Why does a rotor move at a constant angular speed? If a there is a net torque on a rotor of an electric motor produced by the electromagnetic force, then why does it rotate at a constant angular speed?
This is in reference to problem 10.35 of University physics with modern physics, 13th ed. by H. D. Young and R. A. Freedman:

(a) Compute the torque developed by an industrial motor whose output
is $150 kW$ at an angular speed of $4000 rev/min$.
(b) A drum with
negligible mass, $0.400 m$ in diameter, is attached to the motor shaft,
and the power output of the motor is used to raise a weight hanging
from a rope wrapped around the drum. How heavy a weight can the motor
lift at constant speed?
(c) At what constant speed will the weight
rise?

I'm particularly confused about the torque asked in part (a). In my understanding, it is the electromagnetic force due to the current-conducting wire attached to the rotor and the magnetic field from loop of wires in the stator which causes the rotor to rotate. The tangential electromagnetic force on the rotor produces a net torque. Then, why is it possible for the rotor to rotate at a constant angular speed?

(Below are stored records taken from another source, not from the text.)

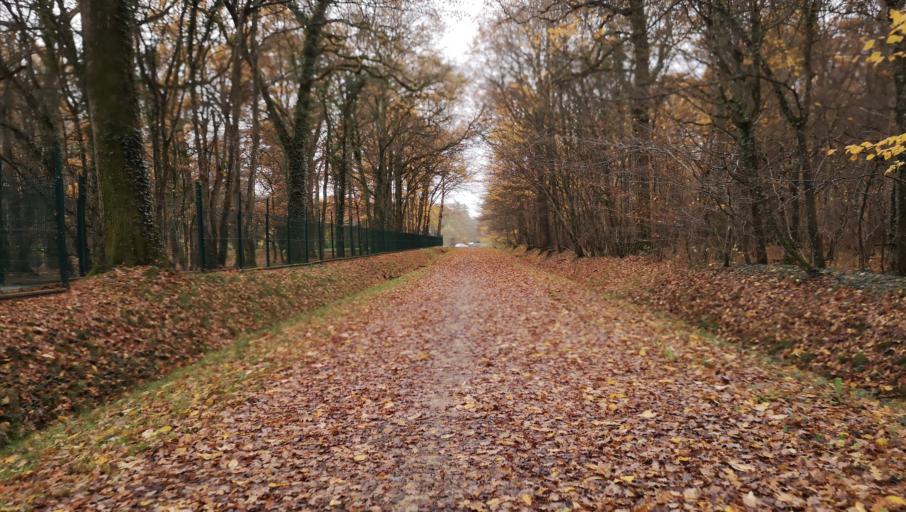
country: FR
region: Centre
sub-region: Departement du Loiret
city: Saint-Jean-de-Braye
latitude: 47.9274
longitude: 1.9857
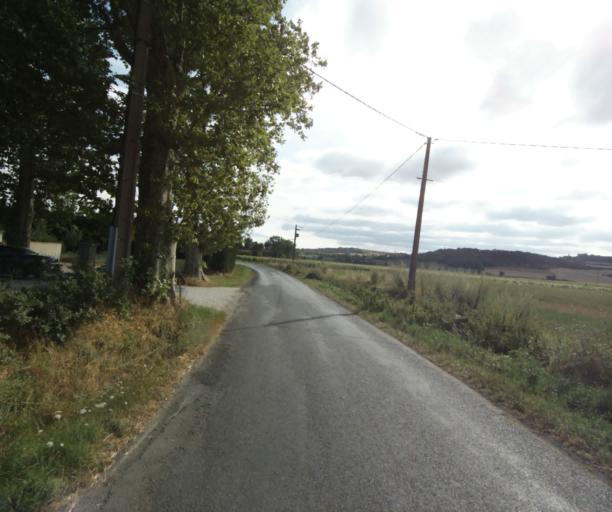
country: FR
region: Midi-Pyrenees
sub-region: Departement de la Haute-Garonne
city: Revel
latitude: 43.5178
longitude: 1.9607
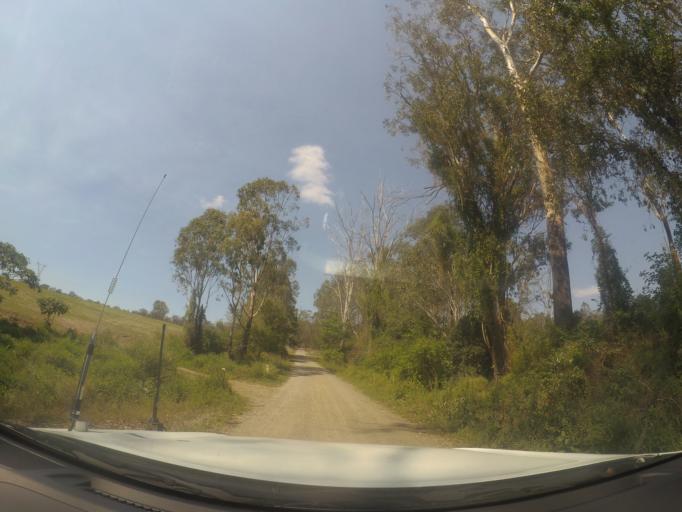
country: AU
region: Queensland
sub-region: Logan
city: North Maclean
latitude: -27.7726
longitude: 153.0385
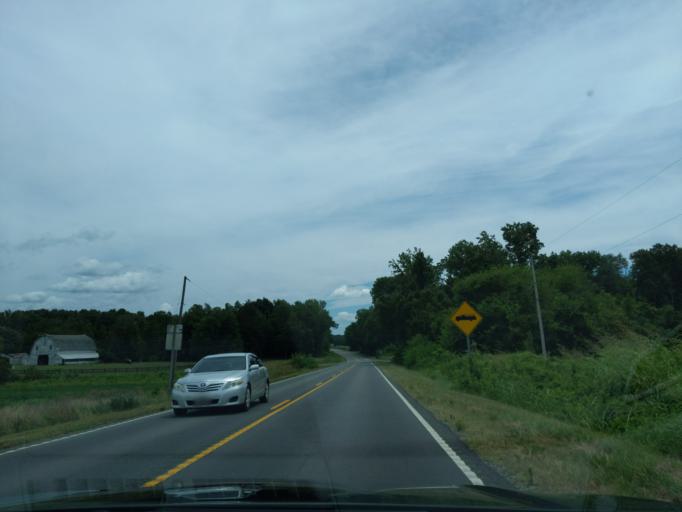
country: US
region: North Carolina
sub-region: Cabarrus County
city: Mount Pleasant
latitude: 35.4390
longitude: -80.3711
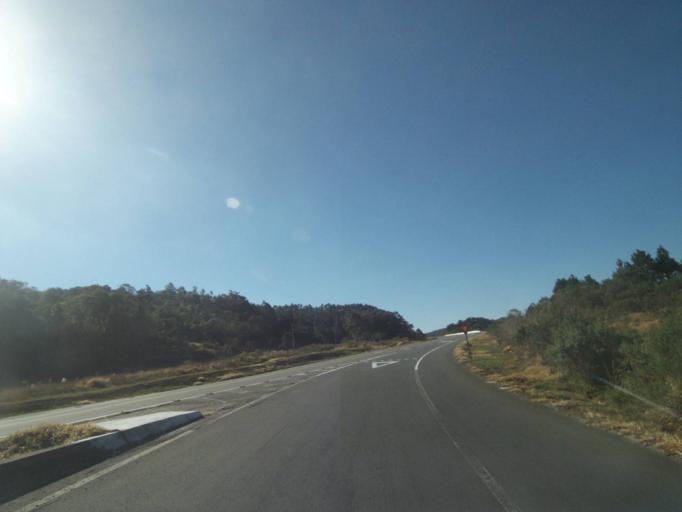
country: BR
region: Parana
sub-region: Tibagi
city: Tibagi
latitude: -24.8142
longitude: -50.4854
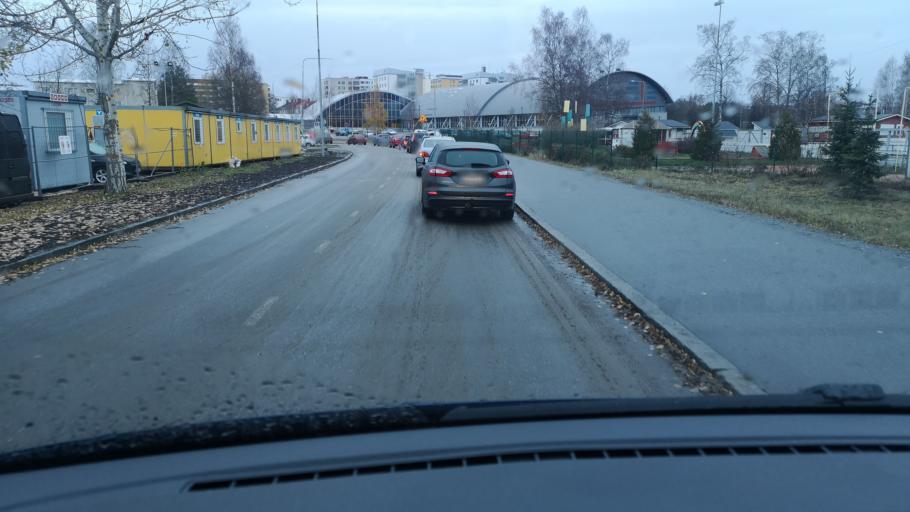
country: FI
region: Ostrobothnia
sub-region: Vaasa
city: Vaasa
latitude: 63.0846
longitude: 21.6201
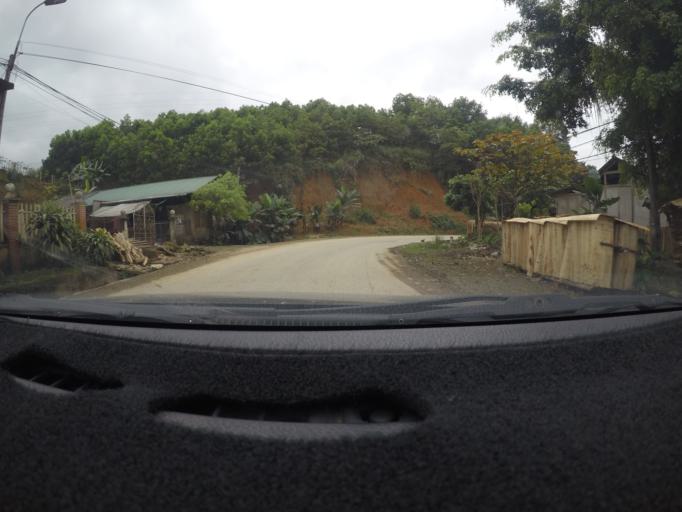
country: VN
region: Yen Bai
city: Co Phuc
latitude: 21.9156
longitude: 104.8091
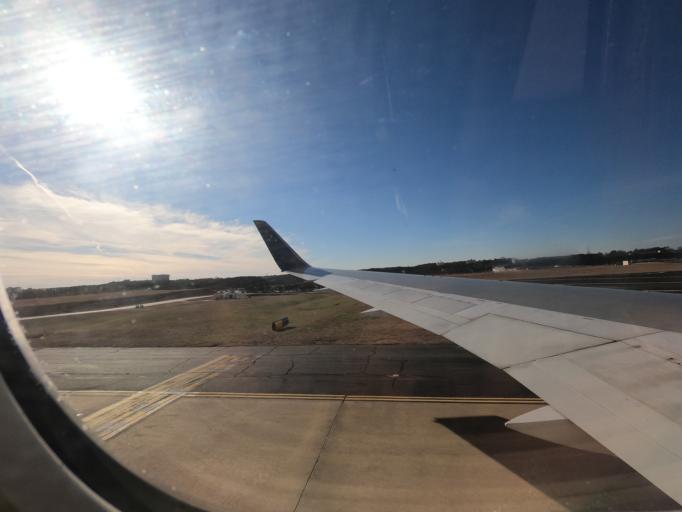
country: US
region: Georgia
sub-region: Fulton County
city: College Park
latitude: 33.6342
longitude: -84.4478
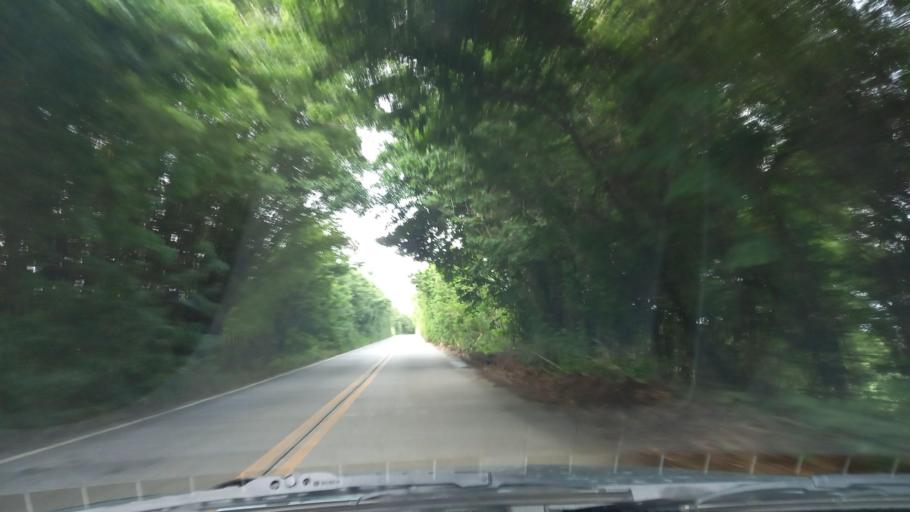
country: BR
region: Pernambuco
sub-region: Quipapa
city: Quipapa
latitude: -8.7858
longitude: -35.9564
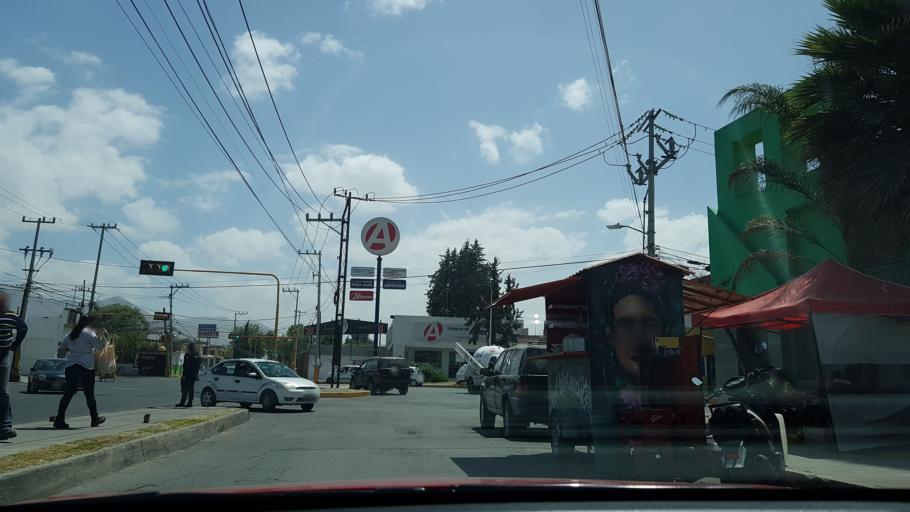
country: MX
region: Mexico
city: Santiago Teyahualco
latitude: 19.6631
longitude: -99.1299
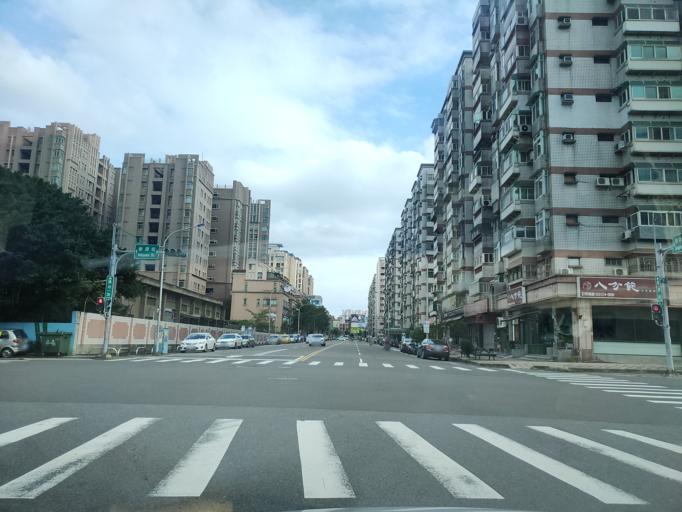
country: TW
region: Taiwan
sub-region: Hsinchu
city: Hsinchu
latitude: 24.8031
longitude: 120.9932
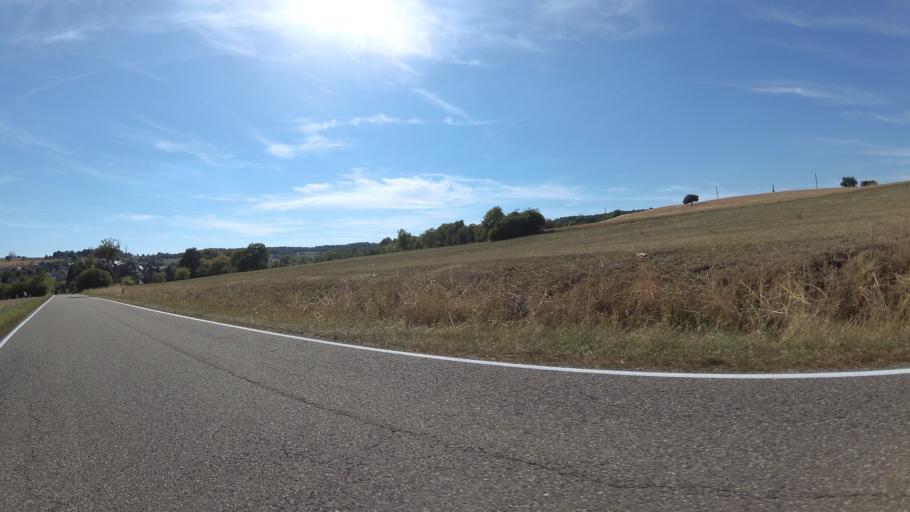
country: DE
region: Saarland
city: Gersheim
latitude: 49.1496
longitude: 7.2730
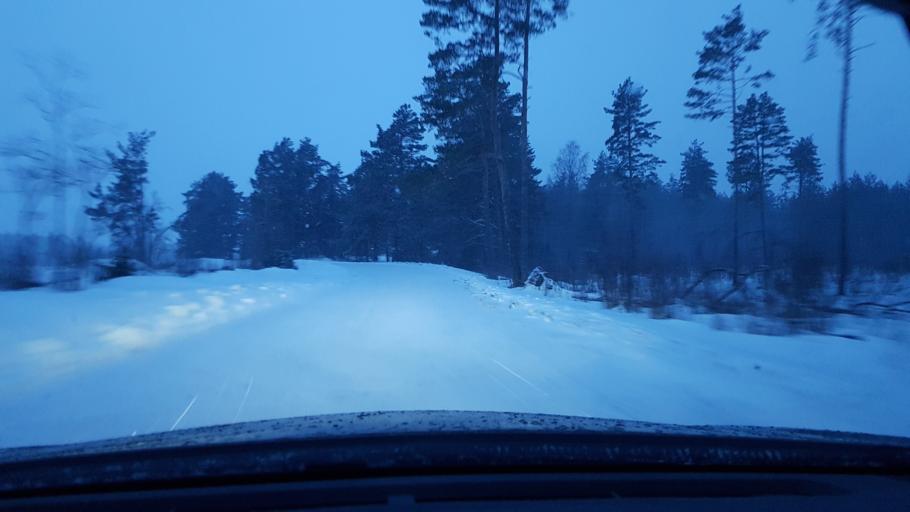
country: EE
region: Harju
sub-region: Kuusalu vald
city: Kuusalu
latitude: 59.4485
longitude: 25.5659
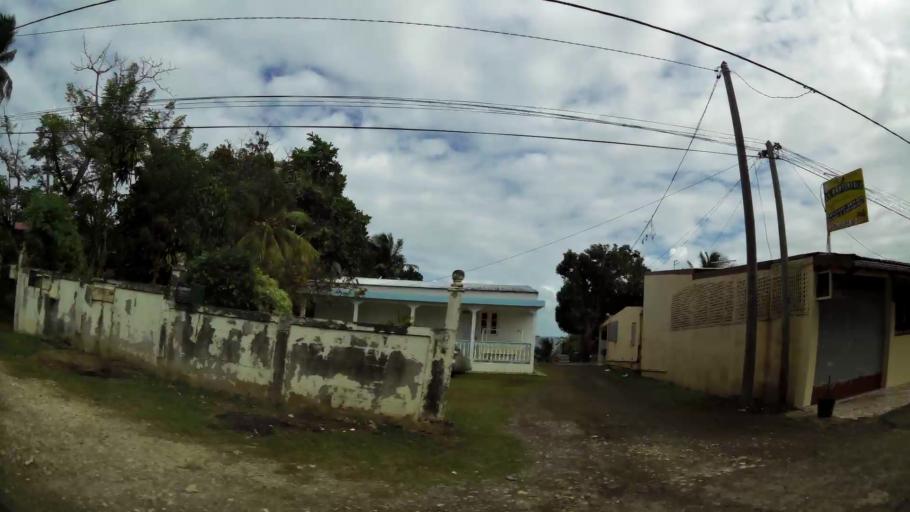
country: GP
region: Guadeloupe
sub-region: Guadeloupe
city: Sainte-Rose
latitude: 16.3401
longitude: -61.7171
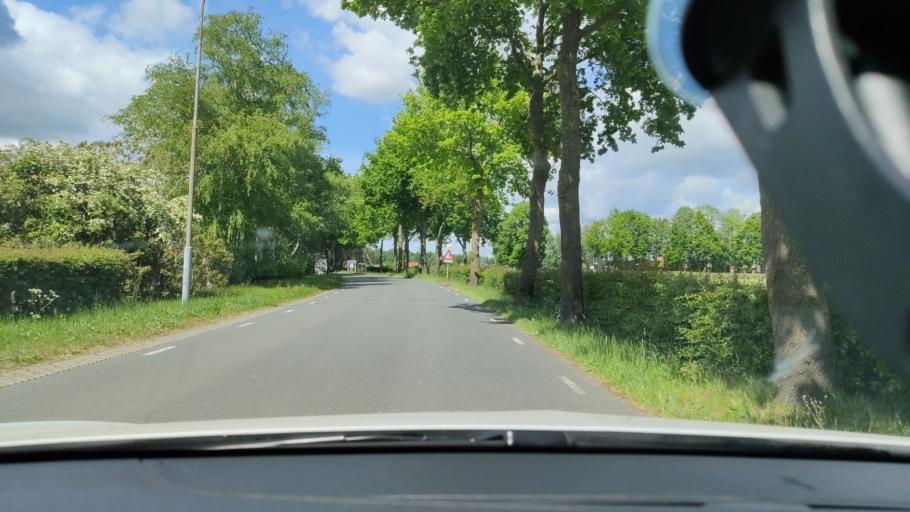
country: NL
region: Drenthe
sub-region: Gemeente Tynaarlo
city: Zuidlaren
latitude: 53.1066
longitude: 6.6836
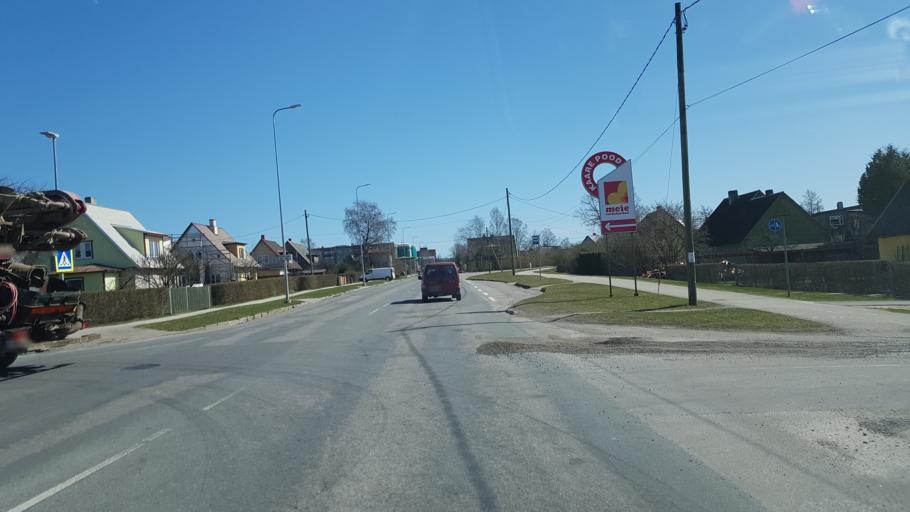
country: EE
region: Viljandimaa
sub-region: Viljandi linn
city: Viljandi
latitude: 58.3711
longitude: 25.5746
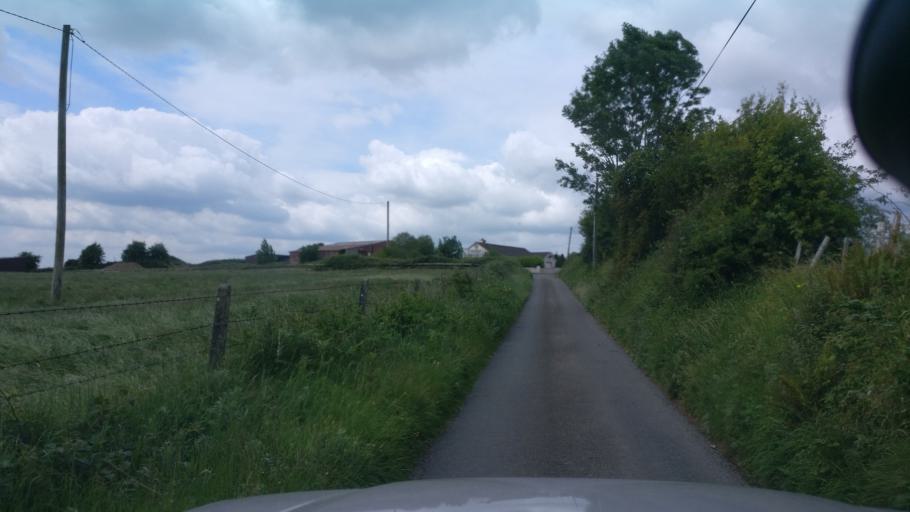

 A: There are, of course, TWO torque sources on a motor doing work; the electromagnetic
torque that does the work, and the back-torque on that drum, 
from the load being raised, which has work done on it.
This means that we do not have any indication of a net torque, and constant
speed is to be expected:
if we ignore the weight of the rope, the output power for a weight so lifted
is constant when the rotation rate of the motor is constant.
There will be power variation, however, for a synchronous AC motor under load, and
there will be rate (rpm) variation for a universal or DC motor under load,
so that the problem solution might have some other operating condition than
the 4000 rpm and 150 kW given, depending on what 'an industrial motor' means.
A: Maybe the way the problem is fomulated is questionnable ? (sorry for my very poor english !) The power outpout of a motor is not a fixed data : it depend of the charge torque. For a given charge, the  electromagnetic torque adust to compensate the charge torque (if possible). In permanent regime, the two torques are opposite and the speed is constant.
A: You don't state whether it's a DC or AC motor, but the explanation is simple for the DC motor case: a turning DC motor in a permanent magnetic field, induces a voltage in the coils proportional to the turning speed (acting like a generator). This voltage (called the back-EMF) opposes the voltage applied to the motor minus the loss due to the resistance of the coils.
Given no other losses or effects, the closed circuit will be governed by Vdrive - Idrive * R = back_EMF. Vdrive and R are constants.
So, given a particular Vdrive, the motor is self-regulating - if you try to hold it (apply load), the backEMF will decrease (as it's proportional to the rotation speed only), then the Idrive*R term will have to increase, i.e. current increases and increases the torque which will then tend to maintain the speed. And vice versa.